I just recently had to quit. I had taken over a store that was
going bankrupt and I had built that up to a profitable store. It
was my baby, basically. I was there all the time, I was working my
hind end off. At first, I didn't think that it was out of love and
concern from them, but later on, I realized that it was because I
was just so angry. But they asked me to step down out of concern
for my health because it's a very stressful job and they knew I
loved it, and they knew that I wouldn't step down otherwise. Again,
there, I got to go back to my original store and work with a
gentleman who helped save my life, as well. I'll never forget those
guys. They really cared. They didn't want anything to happen to me
so they let me continue to work, but in an environment that if I
needed to leave, they let me come and go as I pleased. If my body
let me do three hours of work that day, then I could. If it didn't,
I didn't have to.
So, it was amazing for about two years that I was able to work when
I could and not if I couldn't, so I was very fortunate to still be
able to do that. I've gotten a little bit worse, so I decided that
it would be in my best interest to go ahead and quit. It's been
different. Worked my whole life and to just kind of take care of me
all day long is a bit different.
I ask God to speak through my mouth because I know I was put on
this Earth to help people my whole life, and that's what I do. The
day that I was told that I had to step down from my position, I was
leaving for St. Augustine for my birthday. I go to St. Augustine, I
was angry the whole week, even though it was wonderful. The last
day, and I kept saying, "I just want to talk to somebody that has
what I have." The very last day, I begged my guy to stop at the
farmer's market, because I didn't want to leave. I knew when I went
home, I would have to go to the sales job and I didn't want to do
that yet. So, I was stalling as much as possible, and we're walking
around this farmer's market and I'm just kicking rocks and stuff. I
heard this woman say something, and I just blew her off.
The next thing I hear her say was pulmonary hypertension, and I
whipped my head around and I said, "Excuse me? What did you just
say?" She said, "You have pulmonary hypertension, don't you?" I
said, "What? Yes. Do you?" She said, "Yes. It took me seven years
to get diagnosed." It was so crazy. We sat and talked for probably
two hours. I'm dumbfounded every time I speak with people about how
long it's taken for them to be diagnosed.

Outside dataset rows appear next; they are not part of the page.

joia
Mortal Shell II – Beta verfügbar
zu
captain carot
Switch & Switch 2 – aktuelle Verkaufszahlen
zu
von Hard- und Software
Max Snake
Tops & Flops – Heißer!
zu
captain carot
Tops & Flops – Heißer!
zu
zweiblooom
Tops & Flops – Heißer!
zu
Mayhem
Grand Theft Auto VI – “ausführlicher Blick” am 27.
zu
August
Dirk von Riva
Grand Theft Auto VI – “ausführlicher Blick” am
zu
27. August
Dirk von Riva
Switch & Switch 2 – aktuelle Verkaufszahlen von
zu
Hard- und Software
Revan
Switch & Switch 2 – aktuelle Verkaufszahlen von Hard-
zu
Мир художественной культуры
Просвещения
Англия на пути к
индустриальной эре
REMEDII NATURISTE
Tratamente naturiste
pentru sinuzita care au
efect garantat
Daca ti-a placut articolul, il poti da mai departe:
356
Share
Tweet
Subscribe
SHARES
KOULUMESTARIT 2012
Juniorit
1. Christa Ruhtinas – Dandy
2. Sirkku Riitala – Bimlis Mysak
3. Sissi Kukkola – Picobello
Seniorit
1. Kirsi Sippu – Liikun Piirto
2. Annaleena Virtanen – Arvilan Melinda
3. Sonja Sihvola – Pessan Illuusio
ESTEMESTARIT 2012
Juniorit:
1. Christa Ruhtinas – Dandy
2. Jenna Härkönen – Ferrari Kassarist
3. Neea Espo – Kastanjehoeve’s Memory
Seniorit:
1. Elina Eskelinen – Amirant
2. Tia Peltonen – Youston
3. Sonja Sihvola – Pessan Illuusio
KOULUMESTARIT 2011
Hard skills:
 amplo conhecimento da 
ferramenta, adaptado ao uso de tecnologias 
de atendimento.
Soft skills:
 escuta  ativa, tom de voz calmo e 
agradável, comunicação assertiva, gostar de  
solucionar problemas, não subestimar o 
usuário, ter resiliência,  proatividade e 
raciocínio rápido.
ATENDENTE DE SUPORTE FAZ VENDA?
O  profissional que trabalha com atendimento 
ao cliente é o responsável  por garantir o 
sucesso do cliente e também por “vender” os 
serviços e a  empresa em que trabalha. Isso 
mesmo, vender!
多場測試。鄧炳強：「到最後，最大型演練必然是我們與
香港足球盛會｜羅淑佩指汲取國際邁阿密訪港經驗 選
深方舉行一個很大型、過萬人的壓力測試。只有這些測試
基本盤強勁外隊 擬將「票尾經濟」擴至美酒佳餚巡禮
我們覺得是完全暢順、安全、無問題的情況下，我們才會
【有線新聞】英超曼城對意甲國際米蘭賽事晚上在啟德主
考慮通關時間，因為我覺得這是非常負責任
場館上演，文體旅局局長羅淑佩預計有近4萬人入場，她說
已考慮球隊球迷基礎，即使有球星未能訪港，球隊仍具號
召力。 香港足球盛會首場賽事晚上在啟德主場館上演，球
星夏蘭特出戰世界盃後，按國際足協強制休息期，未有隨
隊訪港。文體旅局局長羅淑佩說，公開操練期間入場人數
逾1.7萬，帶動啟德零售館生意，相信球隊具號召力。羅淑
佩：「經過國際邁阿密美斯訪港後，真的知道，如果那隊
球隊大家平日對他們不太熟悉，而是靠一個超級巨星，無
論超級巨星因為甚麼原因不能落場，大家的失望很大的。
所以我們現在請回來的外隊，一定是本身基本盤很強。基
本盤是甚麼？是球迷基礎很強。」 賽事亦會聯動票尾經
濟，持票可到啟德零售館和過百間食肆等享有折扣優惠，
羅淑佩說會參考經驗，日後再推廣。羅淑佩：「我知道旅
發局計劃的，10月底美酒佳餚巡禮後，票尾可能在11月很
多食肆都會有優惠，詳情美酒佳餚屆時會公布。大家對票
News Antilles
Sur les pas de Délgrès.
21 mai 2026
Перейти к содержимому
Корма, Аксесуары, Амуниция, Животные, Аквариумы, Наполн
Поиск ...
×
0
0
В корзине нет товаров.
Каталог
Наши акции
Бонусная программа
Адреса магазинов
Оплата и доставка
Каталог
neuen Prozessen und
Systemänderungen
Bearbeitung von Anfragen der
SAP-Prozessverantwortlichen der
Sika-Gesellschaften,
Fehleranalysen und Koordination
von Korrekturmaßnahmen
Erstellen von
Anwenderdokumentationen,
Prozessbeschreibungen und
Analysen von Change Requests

One of my support group girls, her brother passed away last year,
and they said it was from pulmonary hypertension but he wasn't
diagnosed. It's now my passion to educate, educate, educate,
because so many people are being misdiagnosed or taking forever to
get their diagnosis, and they're getting worse and worse and could
potentially die, and it's not right. I'm dumbfounded. I get it that
it's a rare disease, but we've got to educate people so people will
quit dying. It's horrible.
So my dream is to travel the country. I love rocks. I love rocks.
They are just fascinating on how they're made. They're made with
heat and pressure and time. Just with a small change in a mineral,
it could make the craziest rock. It's amazing that the Earth makes
that kind of beauty through pressure, heat, and time. It just blows
my mind. We've been to Oregon and South Carolina. We've been in a
lot of different places to dig for rocks, and I'm going to do this
one day. It's going to be called Digging for Change. I'm going to
travel around the country and my guy and I are going to dig for
rocks, gemstones, minerals, and we're going to educate the United
States on pulmonary hypertension and just travel around the country
digging and educating, because it's imperative that people know so
people can live and have a better quality of life. It has to be, it
has to be.
My name is Terri Keplinger, and I'm aware that I'm rare.